We started with b = 0, next value will be b_1 = b_0 – η*∂E/∂b, where η is learning rate (hyper-parameter) and -η*∂E/∂b is step size. We stop learning when step size reaches the defined threshold, in practice 0.001 or smaller.
For η = 0.3, b_1 = 0.48, b_2 = 0.528, b_3 = 0.5328 and b_4 = 0.53328 and b_5 = 0.5533328. After 5 iterations the step size dropped to 4.8e-5 and we stop learning here. The value of b obtained by this algorithm is practically the same as the value obtained by solving the equation ∂E/∂b=0.

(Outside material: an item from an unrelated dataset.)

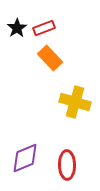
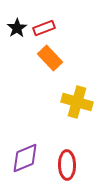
yellow cross: moved 2 px right
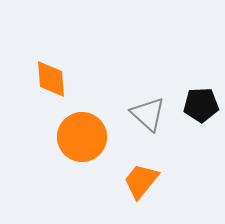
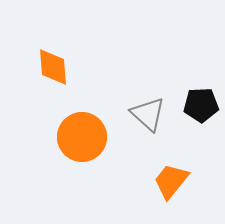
orange diamond: moved 2 px right, 12 px up
orange trapezoid: moved 30 px right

This method is called gradient descend.
Learning rate is an important hyper-parameter. If it is too small, it takes a lot of steps to find a minimum loss function; if it is high, the algorithm can fail. In practice, improved variants of an algorithm such as Adam are used.
7. We repeat steps 5 and 6 until loss function value decreases to the required value.
8. We pass the validation set through trained DNN and evaluate accuracy.
In the present time, DNN learning is a highly experimental work. Many DNN architectures are known, each of them is well suited for a particular range of tasks. Every DNN architecture has its own set of hyper-parameters that influence the behavior of DNN. Arm yourself with patience and the result will come soon.